**DIRECTIONS:** Name every person mentioned by name in the book review below.

**SELECTION:**
_ _ _ _
Windmill Books 5th May 2016 |
A story of a mother’s immeasurable love which is set against the background of overwhelming family secrets and devastating tragedy.
Firstly I have to say that I find the cover quite stunning. I love the peeping Geisha which reminds me of Arthur Golden's Memoirs of a Geisha, which is one of my all time favourite stories.
When the atomic bomb dropped on
Nagasaki in 1945 Amaterasu Takahashi lost everything that was precious to her, including
her daughter Yuko and her grandson Hideo. Many years later, Amaterasu is a
widow living in America when a young man claiming to be Hideo shows up on her
doorstep, but Amaterasu has too many demons in her past and believing this
person is who he says he is means that Amaterasu must revisit everything which
she has, so very painfully, hidden away.
_ _ _ _
**LISTED ENTRIES:**
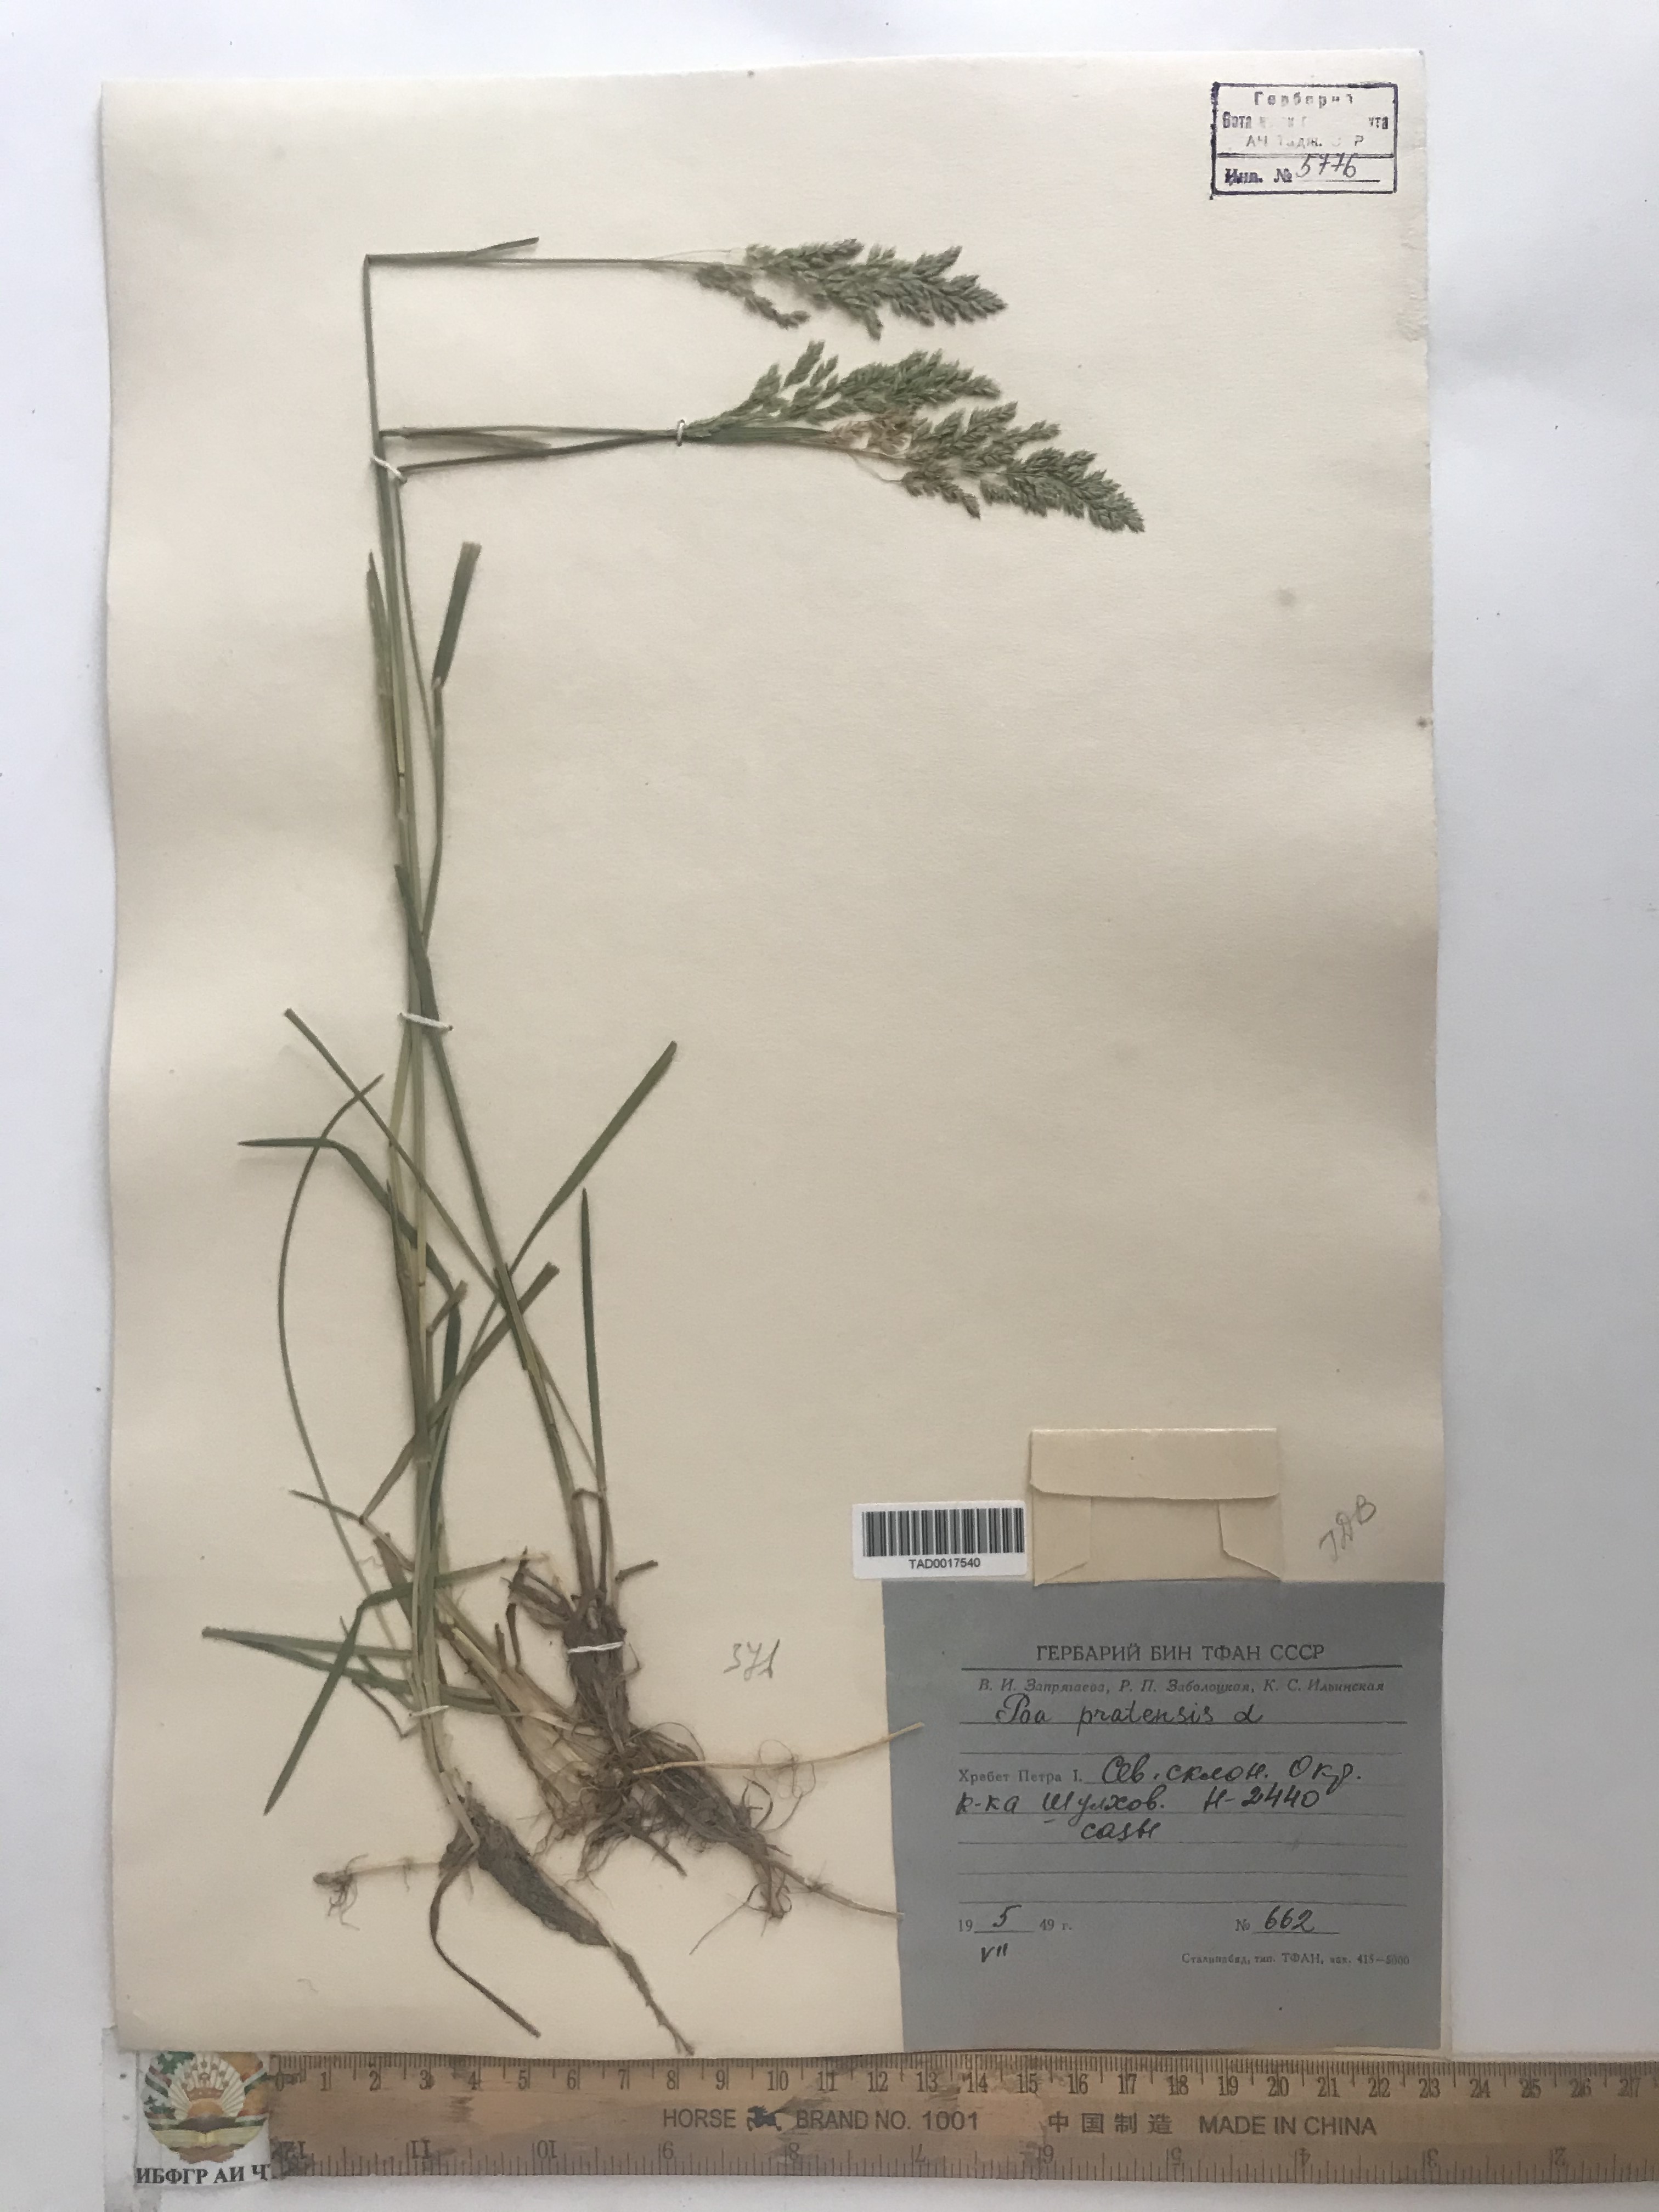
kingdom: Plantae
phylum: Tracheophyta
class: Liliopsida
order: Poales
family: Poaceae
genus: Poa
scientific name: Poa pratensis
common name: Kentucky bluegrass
_ _ _ _
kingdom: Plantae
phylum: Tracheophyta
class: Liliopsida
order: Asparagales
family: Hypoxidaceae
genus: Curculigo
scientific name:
_ _ _ _
**ANSWER TO THE EXERCISE:** Arthur Golden, Amaterasu Takahashi, Yuko, Hideo